The amendment passed on a 14-13 straight party line vote, and the family group criticized the senators voting on it for ignoring the powerful testimony of Captain Sully Sullenberger at a committee hearing back in 2015, as well as numerous meetings and phone calls conducted by Sullenberger and his first officer, Jeff Skiles, in the days leading up to the vote.

“Although this language includes seemingly innocuous words like ‘disciplined’ and ‘structured,’ and was presented as being a ‘narrow’ and ‘modest’ modification to the existing requirement, from where we sit it couldn’t be any broader or more vague, which is deeply concerning to us,” declared John Kausner, of Clarence Center, New York, who lost his twenty-four-year-old daughter Elly when the plane crashed less than a mile from their family home. “Congress and the FAA originally modeled this pilot qualifications provision in a way that enhanced both the quantity AND the quality of the preparation a regional airline first officer receives prior to being hired for his or her first commercial airline job, something that the cockpit voice recorder clearly revealed was necessary in the case of Flight 3407. It also incentivized the gold standard pilot training pathways offered by the military and aviation programs offered by accredited two- and four-year colleges and universities, which this measure unwisely seeks to undo.
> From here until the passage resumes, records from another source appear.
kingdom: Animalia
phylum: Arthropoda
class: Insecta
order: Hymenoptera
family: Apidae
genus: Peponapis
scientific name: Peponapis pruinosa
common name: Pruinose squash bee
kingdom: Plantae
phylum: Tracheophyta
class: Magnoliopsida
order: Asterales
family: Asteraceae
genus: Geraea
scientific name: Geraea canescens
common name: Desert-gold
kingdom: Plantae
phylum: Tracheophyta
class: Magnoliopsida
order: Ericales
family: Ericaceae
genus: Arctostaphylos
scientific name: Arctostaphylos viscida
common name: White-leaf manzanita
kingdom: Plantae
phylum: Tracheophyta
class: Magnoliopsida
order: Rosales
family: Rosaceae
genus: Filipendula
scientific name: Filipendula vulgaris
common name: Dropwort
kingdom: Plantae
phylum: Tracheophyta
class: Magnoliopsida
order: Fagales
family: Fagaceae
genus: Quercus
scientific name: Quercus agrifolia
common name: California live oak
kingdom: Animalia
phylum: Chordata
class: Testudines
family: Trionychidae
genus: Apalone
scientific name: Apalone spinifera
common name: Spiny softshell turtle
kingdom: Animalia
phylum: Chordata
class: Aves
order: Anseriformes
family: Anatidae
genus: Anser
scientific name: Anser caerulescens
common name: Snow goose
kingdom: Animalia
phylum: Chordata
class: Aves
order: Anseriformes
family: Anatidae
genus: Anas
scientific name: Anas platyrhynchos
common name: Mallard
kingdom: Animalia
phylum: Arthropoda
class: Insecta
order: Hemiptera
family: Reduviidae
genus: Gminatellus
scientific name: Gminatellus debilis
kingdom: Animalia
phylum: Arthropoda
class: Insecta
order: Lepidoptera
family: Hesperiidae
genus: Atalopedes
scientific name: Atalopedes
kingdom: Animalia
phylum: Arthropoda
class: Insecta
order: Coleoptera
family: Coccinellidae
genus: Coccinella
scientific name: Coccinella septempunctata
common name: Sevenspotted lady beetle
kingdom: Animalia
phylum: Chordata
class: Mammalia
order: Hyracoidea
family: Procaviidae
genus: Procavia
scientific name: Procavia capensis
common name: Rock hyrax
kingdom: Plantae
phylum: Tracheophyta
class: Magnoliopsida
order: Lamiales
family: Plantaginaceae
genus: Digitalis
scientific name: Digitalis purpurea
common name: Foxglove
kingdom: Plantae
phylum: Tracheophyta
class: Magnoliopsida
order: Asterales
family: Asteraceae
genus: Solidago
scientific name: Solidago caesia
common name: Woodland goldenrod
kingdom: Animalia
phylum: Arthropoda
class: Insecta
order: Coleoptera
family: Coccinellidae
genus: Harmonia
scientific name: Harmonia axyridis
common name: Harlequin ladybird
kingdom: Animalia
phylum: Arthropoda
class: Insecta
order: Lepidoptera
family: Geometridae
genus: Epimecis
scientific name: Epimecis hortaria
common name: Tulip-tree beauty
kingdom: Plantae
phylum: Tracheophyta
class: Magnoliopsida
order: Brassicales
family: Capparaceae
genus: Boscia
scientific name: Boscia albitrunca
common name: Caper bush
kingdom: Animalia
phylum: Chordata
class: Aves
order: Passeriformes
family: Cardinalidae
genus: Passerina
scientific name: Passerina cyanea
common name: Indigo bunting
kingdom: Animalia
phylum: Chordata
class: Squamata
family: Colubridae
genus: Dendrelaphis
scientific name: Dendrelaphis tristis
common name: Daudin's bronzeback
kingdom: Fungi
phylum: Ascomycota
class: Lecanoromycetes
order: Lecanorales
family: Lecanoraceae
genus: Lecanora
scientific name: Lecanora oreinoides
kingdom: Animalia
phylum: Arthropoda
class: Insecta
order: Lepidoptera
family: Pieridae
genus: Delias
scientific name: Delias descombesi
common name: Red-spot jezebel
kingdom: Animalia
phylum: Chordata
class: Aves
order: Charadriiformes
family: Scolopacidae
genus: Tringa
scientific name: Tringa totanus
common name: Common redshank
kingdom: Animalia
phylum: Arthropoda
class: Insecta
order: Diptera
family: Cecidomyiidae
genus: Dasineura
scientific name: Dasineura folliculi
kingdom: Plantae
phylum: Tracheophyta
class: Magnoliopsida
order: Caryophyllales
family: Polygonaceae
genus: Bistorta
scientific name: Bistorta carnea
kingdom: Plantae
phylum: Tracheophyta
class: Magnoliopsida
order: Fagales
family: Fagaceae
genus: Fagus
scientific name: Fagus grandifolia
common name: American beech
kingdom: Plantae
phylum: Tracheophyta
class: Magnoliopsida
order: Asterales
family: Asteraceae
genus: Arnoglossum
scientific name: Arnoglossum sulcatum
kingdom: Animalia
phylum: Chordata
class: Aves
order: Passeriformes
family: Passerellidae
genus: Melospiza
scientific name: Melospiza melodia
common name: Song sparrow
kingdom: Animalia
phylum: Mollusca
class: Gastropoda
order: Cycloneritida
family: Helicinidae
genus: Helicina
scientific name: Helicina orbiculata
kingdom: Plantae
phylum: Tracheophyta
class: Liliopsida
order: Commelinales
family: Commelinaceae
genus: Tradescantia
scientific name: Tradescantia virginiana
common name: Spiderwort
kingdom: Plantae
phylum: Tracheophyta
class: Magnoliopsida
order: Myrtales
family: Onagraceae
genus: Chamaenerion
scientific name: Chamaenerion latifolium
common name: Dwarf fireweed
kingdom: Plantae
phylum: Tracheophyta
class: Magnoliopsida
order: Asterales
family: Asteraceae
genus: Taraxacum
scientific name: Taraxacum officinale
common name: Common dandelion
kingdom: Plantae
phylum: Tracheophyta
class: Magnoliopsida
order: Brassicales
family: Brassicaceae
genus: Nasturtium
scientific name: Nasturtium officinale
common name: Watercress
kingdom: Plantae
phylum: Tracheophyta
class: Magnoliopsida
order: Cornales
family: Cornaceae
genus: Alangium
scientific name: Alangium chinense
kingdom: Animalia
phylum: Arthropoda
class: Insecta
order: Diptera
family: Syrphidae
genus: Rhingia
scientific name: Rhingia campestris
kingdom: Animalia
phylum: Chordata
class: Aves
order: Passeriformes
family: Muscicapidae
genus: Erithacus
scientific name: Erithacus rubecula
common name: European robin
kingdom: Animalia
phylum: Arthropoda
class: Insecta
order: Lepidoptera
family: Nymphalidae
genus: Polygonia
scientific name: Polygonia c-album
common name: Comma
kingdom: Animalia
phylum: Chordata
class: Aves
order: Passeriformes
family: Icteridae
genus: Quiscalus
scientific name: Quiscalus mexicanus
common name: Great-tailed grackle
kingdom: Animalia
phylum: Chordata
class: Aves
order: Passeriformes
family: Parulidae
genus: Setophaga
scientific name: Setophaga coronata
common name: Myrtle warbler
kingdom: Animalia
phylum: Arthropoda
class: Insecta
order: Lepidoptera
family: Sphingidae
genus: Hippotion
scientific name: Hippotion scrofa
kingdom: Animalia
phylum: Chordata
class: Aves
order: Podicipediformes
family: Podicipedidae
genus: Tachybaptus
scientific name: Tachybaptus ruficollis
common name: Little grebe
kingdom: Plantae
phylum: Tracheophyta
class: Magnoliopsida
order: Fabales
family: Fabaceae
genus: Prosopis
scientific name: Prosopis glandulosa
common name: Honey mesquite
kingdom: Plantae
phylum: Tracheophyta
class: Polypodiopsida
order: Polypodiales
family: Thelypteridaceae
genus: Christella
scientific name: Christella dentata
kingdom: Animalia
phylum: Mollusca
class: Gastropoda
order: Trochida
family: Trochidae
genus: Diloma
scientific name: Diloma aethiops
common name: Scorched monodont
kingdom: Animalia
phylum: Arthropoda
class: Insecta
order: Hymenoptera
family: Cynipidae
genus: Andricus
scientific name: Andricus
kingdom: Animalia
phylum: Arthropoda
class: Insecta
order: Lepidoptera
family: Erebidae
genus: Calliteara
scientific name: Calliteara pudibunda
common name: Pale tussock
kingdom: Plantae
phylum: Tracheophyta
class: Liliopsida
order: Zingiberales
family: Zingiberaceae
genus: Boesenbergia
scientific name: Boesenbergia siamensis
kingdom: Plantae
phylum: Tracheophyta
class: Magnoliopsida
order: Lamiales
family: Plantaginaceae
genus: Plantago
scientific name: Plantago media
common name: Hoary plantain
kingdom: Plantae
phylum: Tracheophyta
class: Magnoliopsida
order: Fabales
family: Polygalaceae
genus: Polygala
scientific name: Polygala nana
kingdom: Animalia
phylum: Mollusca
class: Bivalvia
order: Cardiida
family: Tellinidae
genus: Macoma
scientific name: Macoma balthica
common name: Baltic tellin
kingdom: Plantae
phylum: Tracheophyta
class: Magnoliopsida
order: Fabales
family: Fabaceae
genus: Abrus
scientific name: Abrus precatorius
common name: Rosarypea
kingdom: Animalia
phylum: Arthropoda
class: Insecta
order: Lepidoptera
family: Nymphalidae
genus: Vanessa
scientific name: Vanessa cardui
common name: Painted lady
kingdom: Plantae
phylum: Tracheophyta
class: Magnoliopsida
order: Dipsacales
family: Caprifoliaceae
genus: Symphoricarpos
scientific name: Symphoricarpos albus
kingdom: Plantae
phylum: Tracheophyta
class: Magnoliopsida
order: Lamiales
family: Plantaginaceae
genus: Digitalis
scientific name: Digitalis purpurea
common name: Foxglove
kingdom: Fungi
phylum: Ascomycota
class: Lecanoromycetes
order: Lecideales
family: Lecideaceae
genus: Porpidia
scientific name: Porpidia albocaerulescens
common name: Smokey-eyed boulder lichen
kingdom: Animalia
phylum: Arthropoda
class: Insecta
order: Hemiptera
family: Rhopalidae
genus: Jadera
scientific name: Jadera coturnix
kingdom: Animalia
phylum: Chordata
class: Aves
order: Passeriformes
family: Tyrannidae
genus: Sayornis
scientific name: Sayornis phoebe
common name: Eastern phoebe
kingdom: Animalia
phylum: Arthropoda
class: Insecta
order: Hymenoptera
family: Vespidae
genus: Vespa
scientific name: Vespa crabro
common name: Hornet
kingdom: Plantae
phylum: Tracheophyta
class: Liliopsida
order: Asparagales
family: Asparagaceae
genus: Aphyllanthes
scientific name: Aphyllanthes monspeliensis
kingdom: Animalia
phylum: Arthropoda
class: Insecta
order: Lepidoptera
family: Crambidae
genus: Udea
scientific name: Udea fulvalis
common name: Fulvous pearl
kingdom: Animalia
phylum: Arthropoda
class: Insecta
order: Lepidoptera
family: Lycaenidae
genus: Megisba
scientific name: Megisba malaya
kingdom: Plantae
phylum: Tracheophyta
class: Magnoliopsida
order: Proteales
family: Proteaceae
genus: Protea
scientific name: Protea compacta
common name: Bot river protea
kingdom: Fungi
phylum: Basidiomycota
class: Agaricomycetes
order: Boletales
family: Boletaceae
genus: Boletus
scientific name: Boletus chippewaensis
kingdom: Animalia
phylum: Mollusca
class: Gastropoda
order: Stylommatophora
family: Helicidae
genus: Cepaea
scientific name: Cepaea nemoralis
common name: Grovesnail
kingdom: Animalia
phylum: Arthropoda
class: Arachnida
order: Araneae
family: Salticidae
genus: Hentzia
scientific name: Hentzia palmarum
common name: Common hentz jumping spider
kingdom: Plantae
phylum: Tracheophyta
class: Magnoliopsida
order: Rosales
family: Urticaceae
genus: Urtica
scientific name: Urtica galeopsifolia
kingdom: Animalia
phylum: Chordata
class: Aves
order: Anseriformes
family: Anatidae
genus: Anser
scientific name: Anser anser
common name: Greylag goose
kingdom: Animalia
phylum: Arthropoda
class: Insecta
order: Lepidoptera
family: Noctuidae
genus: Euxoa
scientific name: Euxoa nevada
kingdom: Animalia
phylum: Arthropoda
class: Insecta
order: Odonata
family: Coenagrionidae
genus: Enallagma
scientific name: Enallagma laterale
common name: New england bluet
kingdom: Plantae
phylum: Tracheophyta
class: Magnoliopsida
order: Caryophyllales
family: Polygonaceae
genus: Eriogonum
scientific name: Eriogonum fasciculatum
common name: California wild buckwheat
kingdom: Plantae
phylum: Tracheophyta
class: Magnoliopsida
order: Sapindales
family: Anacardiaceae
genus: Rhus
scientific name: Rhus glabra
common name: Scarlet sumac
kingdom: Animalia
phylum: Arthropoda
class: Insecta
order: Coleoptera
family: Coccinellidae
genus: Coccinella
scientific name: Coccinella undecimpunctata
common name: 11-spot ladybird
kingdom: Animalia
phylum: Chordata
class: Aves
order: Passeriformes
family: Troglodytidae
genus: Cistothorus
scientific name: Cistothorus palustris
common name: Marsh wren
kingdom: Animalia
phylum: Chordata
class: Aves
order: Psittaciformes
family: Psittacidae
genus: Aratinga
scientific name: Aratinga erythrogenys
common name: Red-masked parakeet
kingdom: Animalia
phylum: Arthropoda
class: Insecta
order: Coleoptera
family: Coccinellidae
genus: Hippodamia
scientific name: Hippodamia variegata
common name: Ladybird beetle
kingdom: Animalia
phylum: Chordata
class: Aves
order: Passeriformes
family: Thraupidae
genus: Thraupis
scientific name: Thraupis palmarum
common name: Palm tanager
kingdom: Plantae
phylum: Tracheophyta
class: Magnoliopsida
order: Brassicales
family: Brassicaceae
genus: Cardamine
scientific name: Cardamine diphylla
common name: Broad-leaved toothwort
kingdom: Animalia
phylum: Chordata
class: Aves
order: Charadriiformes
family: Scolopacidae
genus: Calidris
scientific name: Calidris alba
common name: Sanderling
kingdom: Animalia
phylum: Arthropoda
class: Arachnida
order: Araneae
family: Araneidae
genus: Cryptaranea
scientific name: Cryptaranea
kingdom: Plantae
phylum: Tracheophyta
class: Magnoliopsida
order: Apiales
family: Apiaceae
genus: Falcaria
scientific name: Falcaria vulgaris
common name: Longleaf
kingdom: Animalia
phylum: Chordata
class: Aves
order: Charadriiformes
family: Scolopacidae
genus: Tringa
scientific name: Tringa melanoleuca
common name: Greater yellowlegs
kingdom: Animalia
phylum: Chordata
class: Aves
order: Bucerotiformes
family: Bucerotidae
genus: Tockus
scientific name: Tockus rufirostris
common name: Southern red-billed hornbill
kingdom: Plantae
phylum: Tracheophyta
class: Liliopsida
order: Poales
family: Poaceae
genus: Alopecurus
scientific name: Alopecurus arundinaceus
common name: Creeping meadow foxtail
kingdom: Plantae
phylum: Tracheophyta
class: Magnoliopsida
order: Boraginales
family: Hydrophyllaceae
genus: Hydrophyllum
The captain of Flight 3407 was hired for his first job by regional carrier Gulfstream Airways with only 618 hours, and proceeded to struggle to pass check rides and proficiency checks throughout his entire career. Had these requirements been in place at the time, we feel strongly that it is very likely that he never would have made it into the Part 121 sector in the first place, and that our loved ones would still be here today.”

The group also praised the steadfast efforts of those senators who diligently fought to defend the safety bill all week and in particular during the mark-up.

“We cannot say thank you enough to those who so vigorously defended the merits of this safety bill and the memory of our loved ones who were tragically lost in a very preventable crash,” stated Karen Eckert, of Williamsville, New York, who lost her sister and noted 9/11 widow and activist Beverly Eckert. “Senators Schumer and Gillibrand have been leading the charge on our behalf from Day One, and we are so appreciative of their unwavering and resolute support. To Senators Nelson, Cantwell, Klobuchar, Blumenthal and everyone else who eloquently stated their case in the name of a true One Level of Safety, our loved ones were looking down and smiling. And I know that my sister Beverly would have been particularly moved by the impassioned arguments made by Senator Duckworth, whose experience a a pilot and courage in overcoming all that she has faced is inspirational to all.”